----- Excerpt to read
A shared codebase means a shared styleguide. An issue that's come up a lot recently is where to put the damn @Override tag, and similar marker annotations.

Above:


  @Override
public String toString() {
return "Delivery " + id;
}

Inline


  @Override public String toString() {
return "Delivery " + id;
}

Here's my claim for writing the annotation inline. @Override isn't much different from final. They each constrain the method's inheritance - that it must override, or that it mustn't be overridden. Since final was thought up when the Java language was being designed, it gets to be a language feature - whereas @Override is an extension. If the Java language were to be designed again, final would probably be @Final.

More practically, I don't think @Override is more important than the other modifiers. On it's own line, it's almost like the annotation is somehow more important than say, the method name, which has to share its space with the other modifiers.

So put @Override beside public. It's just another modifier.
----------
----- Excerpted data
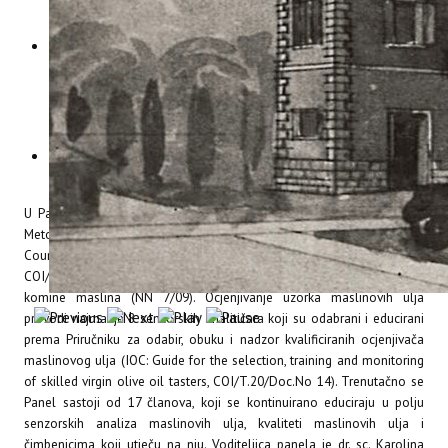
određivanje organoleptičkih svojstava koja se mogu navoditi na
oznaci prije stavljanja na tržište,
provjere sukladnosti organoleptičkih svojstava djevičanskih
maslinovih ulja s podacima navedenim u specifikaciji proizvoda u
postupku registracije oznake i prije stavljanja na tržište proizvoda
s oznakom izvornosti, zemljopisnog podrijetla ili tradicionalnog
ugleda,
analize maslinovih ulja na tržištu radi provjere označenih
podataka, za potrebe službene kontrole.
U Panelu Instituta maslinova ulja organoleptički se ocjenjuju prema
Metodi međunarodnog vijeća za
maslinu (IOC - International Olive
Council: Method for the organoleptic assessment of virgin olive oil,
COI/T.20/Doc.15) koja je propisana i u Pravilniku o uljima od ploda i
komine maslina (NN 7/09). Ocjenjivanje uzorka maslinovih ulja
provodi najmanje 8 senzorskih analitičara koji su odabrani i educirani
prema Priručniku za odabir, obuku i nadzor kvalificiranih ocjenjivača
maslinovog ulja (IOC: Guide for the selection, training and monitoring
of skilled virgin olive oil tasters, COI/T.20/Doc.No 14). Trenutačno se
Panel sastoji od 17 članova, koji se kontinuirano educiraju u polju
senzorskih analiza maslinovih ulja, kvaliteti maslinovih ulja i
čimbenicima koji utječu na nju. Voditeljica panela je dr. sc. Karolina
----------
Exercise description:
From the text on placing the @Override annotation, copy word for word the stretch from "Here's my claim" through "just another modifier.".

Answer space:
Here's my claim for writing the annotation inline. @Override isn't much different from final. They each constrain the method's inheritance - that it must override, or that it mustn't be overridden. Since final was thought up when the Java language was being designed, it gets to be a language feature - whereas @Override is an extension. If the Java language were to be designed again, final would probably be @Final.

More practically, I don't think @Override is more important than the other modifiers. On it's own line, it's almost like the annotation is somehow more important than say, the method name, which has to share its space with the other modifiers.

So put @Override beside public. It's just another modifier.